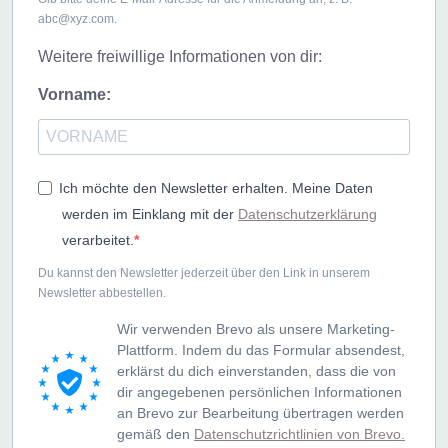
abc@xyz.com.
Weitere freiwillige Informationen von dir:
Vorname:
Ich möchte den Newsletter erhalten. Meine Daten
werden im Einklang mit der
Datenschutzerklärung
verarbeitet.
Du kannst den Newsletter jederzeit über den Link in unserem
Newsletter abbestellen.
Wir verwenden Brevo als unsere Marketing-
Plattform. Indem du das Formular absendest,
erklärst du dich einverstanden, dass die von
dir angegebenen persönlichen Informationen
an Brevo zur Bearbeitung übertragen werden
gemäß den
Datenschutzrichtlinien von Brevo.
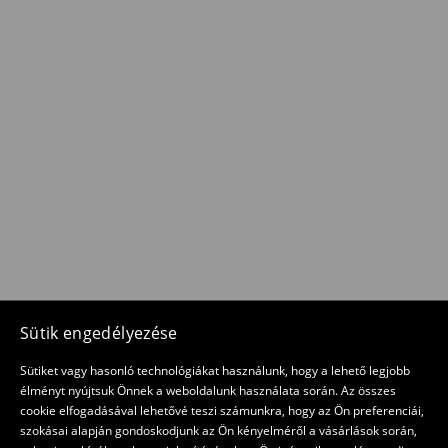
Sütik engedélyezése
Sütiket vagy hasonló technológiákat használunk, hogy a lehető legjobb
élményt nyújtsuk Önnek a weboldalunk használata során. Az összes
cookie elfogadásával lehetővé teszi számunkra, hogy az Ön preferenciái,
szokásai alapján gondoskodjunk az Ön kényelméről a vásárlások során,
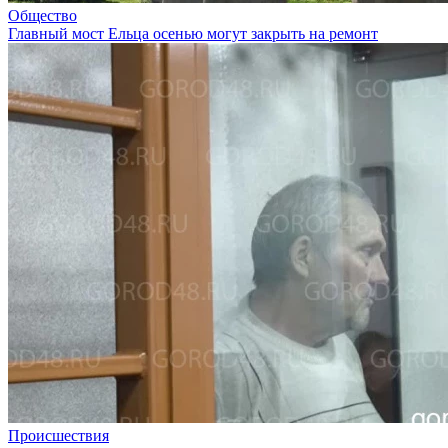
Общество
Главный мост Ельца осенью могут закрыть на ремонт
Происшествия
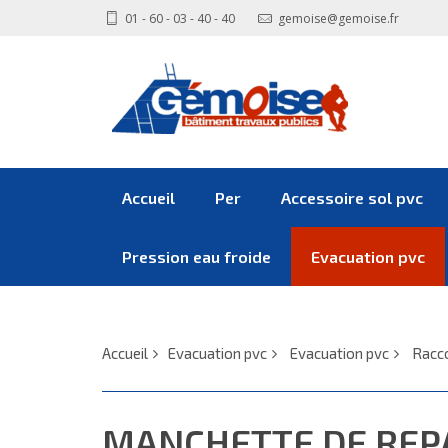
01 - 60 - 03 - 40 - 40
gemoise@gemoise.fr
Accueil
Per
Accessoire sol pvc
Pression eau froide
Evacuation pvc
Accueil
Evacuation pvc
Evacuation pvc
Racco
MANCHETTE DE RE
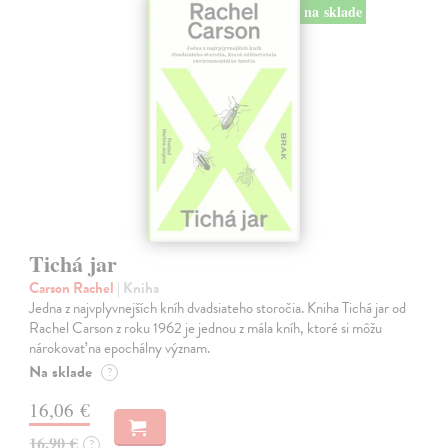
na sklade
Tichá jar
Carson Rachel
| Kniha
Jedna z najvplyvnejších kníh dvadsiateho storočia. Kniha Tichá jar od
Rachel Carson z roku 1962 je jednou z mála kníh, ktoré si môžu
nárokovať na epochálny význam.
Na sklade
?
16,06 €
16,90 €
?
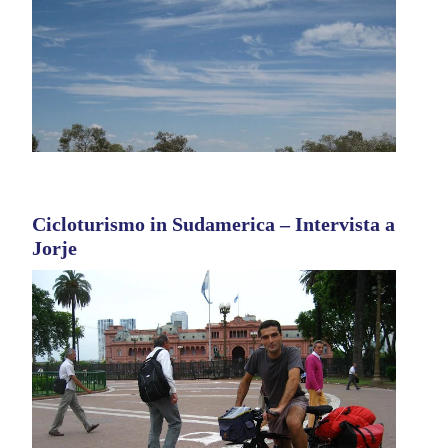
Cicloturismo in Sudamerica – Intervista a
Jorje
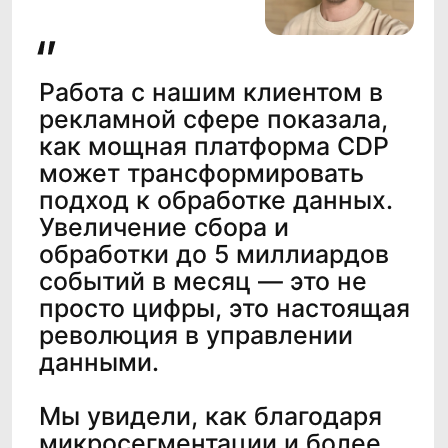
Нажимая кнопку "Запросить", я даю
согласие
на обработку персональных данных и
ознакомлен (а) с
Политикой
конфиденциальности
Нажимая кнопку "Запросить", я даю
согласие
на получение рассылки рекламно-
информационных материалов
Запросить
Контакты
Наименование организации
Общество с ограниченной
ответственностью «Клевер Дата»
(ООО «Клевер Дата»)
ИНН, ОГРН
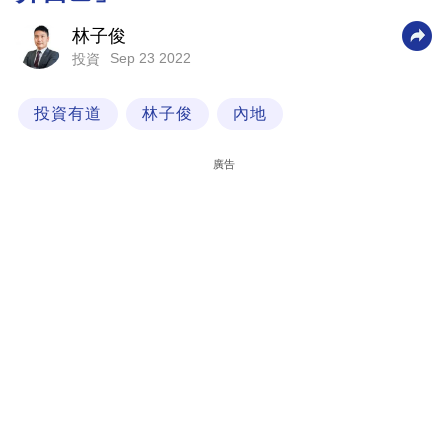
科
林子俊
技
Sep 23 2022
投資
職
投資有道
林子俊
內地
場
生
廣告
活
時
事
專
欄
訂
閱
專
區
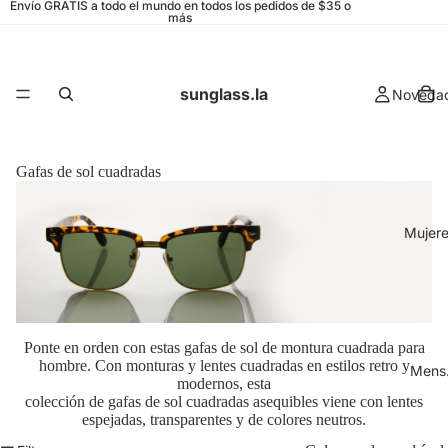
Envío GRATIS a todo el mundo en todos los pedidos de $35 o
más
sunglass.la
Noveda
Gafas de sol cuadradas
Mujer
Ponte en orden con estas gafas de sol de montura cuadrada para
hombre. Con monturas y lentes cuadradas en estilos retro y
Mens
modernos, esta
colección de gafas de sol cuadradas asequibles viene con lentes
espejadas, transparentes y de colores neutros.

####

Work to complete:
Across all the records above, find each line with "Rachel" in it and copy it.

Task solution:
Carson Rachel
Rachel Carson z roku 1962 je jednou z mála kníh, ktoré si môžu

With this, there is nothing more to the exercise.